2. A.S. Komolov, E.F. Lazneva, N.B.Gerasimova, Y.A. Panina, A.V. Baramygin, G.D. Zashikhin, S.A. Pshenichnyuk, Structure of vacant electronic states of an oxidized germanium surface upon deposition of perylene tetracarboxylic dianhydride films, Physics of the Solid State 58, (2016) 377.
3. A.S. Komolov, E.F. Lazneva, N.B.Gerasimova, Y.A. Panina, V.S. Sobolev, A.V. Koroleva, S.A. Pshenichnyuk, N.L. Asfandiarov, A. Modelli, B. Handke, O.V. Borshchev, S.A. Ponomarenko, Conduction band electronic states of ultrathin layers of thiophene/phenylene co-oligomers on an oxidized silicon surface, J. Electron Spectr. Rel. 235 (2019) 40.
4. M. Scheer, P.D. Burrow, pi* Orbital System of Alternating Phenyl and Ethynyl Groups: Measurements and Calculations, J. Phys. Chem. B 110 (2006) 17751-17756.

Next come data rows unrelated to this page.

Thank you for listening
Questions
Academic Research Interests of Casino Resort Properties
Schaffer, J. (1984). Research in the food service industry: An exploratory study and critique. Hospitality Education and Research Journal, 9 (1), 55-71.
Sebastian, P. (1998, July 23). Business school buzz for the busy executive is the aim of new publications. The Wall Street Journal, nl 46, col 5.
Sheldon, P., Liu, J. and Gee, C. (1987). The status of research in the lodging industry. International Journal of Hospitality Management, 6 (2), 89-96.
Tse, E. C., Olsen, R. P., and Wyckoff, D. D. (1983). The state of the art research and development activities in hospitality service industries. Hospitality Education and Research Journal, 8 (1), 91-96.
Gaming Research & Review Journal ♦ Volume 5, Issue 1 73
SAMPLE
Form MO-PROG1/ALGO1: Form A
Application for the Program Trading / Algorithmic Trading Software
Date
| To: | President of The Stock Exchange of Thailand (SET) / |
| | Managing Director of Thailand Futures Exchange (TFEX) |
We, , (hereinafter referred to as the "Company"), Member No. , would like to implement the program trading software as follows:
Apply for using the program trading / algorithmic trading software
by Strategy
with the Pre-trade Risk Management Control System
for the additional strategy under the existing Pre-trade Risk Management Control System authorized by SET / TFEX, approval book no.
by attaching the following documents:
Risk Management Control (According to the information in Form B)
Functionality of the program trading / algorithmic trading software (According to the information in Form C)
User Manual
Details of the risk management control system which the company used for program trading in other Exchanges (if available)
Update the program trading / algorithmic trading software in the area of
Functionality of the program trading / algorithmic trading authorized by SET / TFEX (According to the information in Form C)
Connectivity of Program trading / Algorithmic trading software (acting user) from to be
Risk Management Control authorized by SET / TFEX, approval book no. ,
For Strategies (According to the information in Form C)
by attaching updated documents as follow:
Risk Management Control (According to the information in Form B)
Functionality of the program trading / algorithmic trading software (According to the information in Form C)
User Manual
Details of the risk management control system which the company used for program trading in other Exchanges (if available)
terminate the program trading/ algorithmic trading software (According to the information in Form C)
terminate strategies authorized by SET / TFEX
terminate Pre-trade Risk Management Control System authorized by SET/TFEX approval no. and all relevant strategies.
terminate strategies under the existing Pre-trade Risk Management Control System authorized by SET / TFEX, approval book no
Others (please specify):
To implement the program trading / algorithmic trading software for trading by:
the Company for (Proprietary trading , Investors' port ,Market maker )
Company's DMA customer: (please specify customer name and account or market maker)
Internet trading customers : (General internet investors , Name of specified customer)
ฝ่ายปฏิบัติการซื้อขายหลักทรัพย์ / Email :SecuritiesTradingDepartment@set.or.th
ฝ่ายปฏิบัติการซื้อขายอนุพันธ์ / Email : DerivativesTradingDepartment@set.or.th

I recommend this manuscript for publication after minor revision.  

Regards, Reviewer

Author Response

Thanks for the reviewer's valuable feedbacks.

I will certainly consider adding some of these papers in the reference part.

Round 2

Reviewer 3 Report

Compared with the results included in ref # 13, the differences for the reaction conditions and the product yield, which the author claims, are trivial, which I understood to be essentially the same. Dichloro BN-naphthalene only serves as a synthetic intermediate, which cannot warrant any originality of the research subject. I believe that the rebuttal by the author is not valid and cannot therefore be published for any reason.